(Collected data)
====

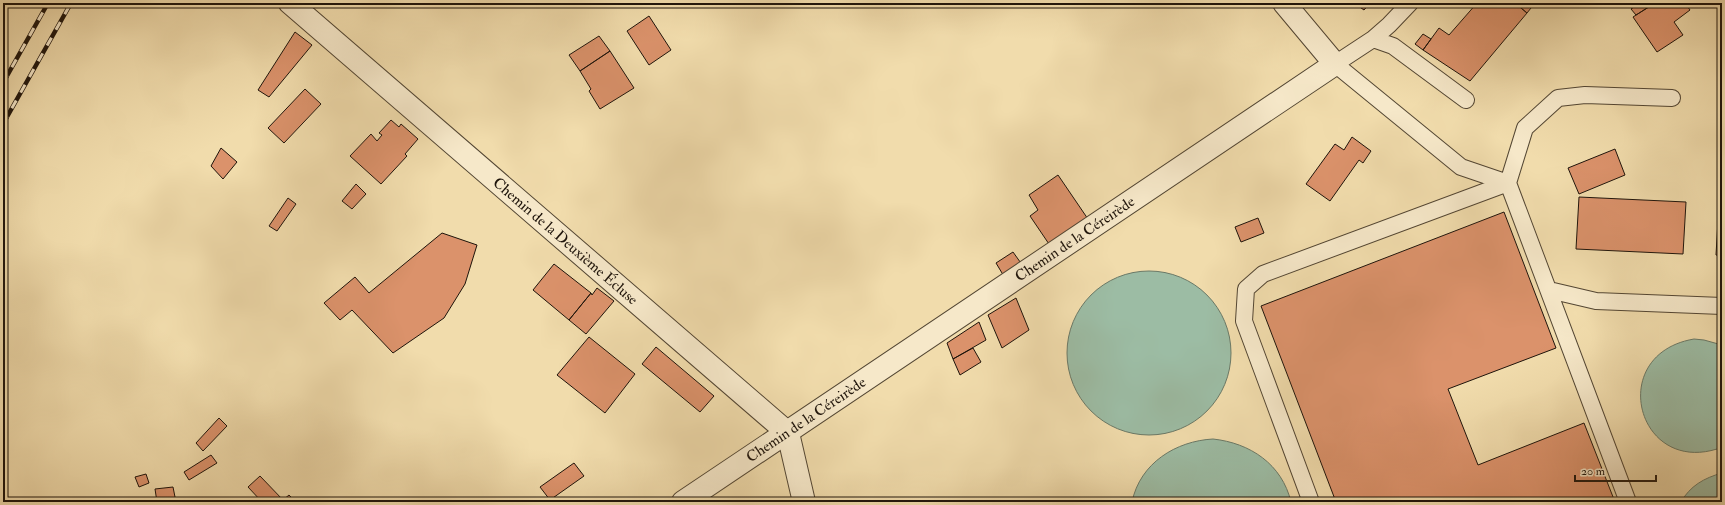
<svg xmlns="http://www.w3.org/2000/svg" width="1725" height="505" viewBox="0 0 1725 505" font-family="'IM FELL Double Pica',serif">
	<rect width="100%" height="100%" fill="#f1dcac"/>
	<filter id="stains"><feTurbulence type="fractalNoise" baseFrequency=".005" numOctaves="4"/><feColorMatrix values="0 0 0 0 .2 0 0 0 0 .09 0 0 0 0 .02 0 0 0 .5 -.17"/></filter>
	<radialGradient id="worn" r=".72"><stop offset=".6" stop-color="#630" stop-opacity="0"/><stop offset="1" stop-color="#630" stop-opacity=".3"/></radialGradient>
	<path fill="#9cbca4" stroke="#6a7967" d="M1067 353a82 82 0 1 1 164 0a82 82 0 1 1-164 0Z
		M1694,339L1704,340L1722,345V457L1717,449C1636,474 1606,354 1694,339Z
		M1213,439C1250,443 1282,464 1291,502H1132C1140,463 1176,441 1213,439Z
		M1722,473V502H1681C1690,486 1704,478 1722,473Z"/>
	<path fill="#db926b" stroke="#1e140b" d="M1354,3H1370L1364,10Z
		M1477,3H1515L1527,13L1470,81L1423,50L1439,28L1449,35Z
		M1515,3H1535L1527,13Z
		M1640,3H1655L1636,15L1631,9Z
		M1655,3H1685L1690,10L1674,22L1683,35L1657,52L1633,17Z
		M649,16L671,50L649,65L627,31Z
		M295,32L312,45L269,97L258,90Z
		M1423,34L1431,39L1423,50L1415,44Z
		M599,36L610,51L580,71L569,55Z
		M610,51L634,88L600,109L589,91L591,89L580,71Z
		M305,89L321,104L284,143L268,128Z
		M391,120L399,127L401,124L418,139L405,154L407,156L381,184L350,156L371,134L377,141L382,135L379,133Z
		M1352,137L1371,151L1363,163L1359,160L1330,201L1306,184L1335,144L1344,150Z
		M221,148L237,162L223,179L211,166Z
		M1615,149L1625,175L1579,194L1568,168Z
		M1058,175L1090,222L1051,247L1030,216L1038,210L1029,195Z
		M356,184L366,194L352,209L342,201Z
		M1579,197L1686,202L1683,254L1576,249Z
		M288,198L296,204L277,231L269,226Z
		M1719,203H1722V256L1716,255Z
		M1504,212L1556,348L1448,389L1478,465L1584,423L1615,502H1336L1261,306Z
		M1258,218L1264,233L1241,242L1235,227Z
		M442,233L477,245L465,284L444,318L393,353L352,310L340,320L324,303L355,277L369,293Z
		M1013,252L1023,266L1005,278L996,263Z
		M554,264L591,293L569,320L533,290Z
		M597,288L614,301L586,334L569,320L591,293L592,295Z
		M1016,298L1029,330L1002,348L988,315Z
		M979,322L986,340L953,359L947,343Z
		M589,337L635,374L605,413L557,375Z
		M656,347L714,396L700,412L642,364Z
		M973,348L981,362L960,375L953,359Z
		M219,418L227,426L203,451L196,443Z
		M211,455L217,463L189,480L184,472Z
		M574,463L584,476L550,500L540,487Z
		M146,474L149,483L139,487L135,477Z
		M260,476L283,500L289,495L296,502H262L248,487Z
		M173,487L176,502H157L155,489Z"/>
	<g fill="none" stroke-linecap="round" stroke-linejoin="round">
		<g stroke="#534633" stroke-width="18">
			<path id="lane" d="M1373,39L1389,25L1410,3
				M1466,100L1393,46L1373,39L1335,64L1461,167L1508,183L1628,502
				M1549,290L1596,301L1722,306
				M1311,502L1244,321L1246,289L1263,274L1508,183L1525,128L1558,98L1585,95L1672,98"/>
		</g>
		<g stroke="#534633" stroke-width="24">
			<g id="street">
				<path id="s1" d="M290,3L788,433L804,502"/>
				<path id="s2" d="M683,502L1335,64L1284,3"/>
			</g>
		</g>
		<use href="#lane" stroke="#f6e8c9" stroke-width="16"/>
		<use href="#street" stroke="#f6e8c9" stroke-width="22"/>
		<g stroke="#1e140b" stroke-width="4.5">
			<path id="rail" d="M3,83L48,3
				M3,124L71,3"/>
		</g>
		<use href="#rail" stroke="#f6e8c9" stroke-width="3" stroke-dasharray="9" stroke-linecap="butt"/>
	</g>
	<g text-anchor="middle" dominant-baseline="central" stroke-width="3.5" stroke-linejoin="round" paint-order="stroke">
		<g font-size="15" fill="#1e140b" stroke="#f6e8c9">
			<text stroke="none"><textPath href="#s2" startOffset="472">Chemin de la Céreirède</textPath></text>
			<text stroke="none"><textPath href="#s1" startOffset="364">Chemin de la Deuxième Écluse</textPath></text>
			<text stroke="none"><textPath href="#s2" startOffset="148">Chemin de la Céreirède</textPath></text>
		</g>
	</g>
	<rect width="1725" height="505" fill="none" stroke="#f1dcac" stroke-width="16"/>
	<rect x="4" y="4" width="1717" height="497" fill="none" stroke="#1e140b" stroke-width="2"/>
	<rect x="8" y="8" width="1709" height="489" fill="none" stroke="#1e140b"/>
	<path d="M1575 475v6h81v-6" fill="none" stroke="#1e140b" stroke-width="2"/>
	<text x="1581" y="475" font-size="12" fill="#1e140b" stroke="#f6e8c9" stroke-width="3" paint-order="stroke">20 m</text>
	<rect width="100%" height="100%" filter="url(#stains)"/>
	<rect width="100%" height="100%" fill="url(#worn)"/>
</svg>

====

[Directions] In the records above, some lines hold the word "worn"; copy each such line.

[Exercise response]
	<radialGradient id="worn" r=".72"><stop offset=".6" stop-color="#630" stop-opacity="0"/><stop offset="1" stop-color="#630" stop-opacity=".3"/></radialGradient>
	<rect width="100%" height="100%" fill="url(#worn)"/>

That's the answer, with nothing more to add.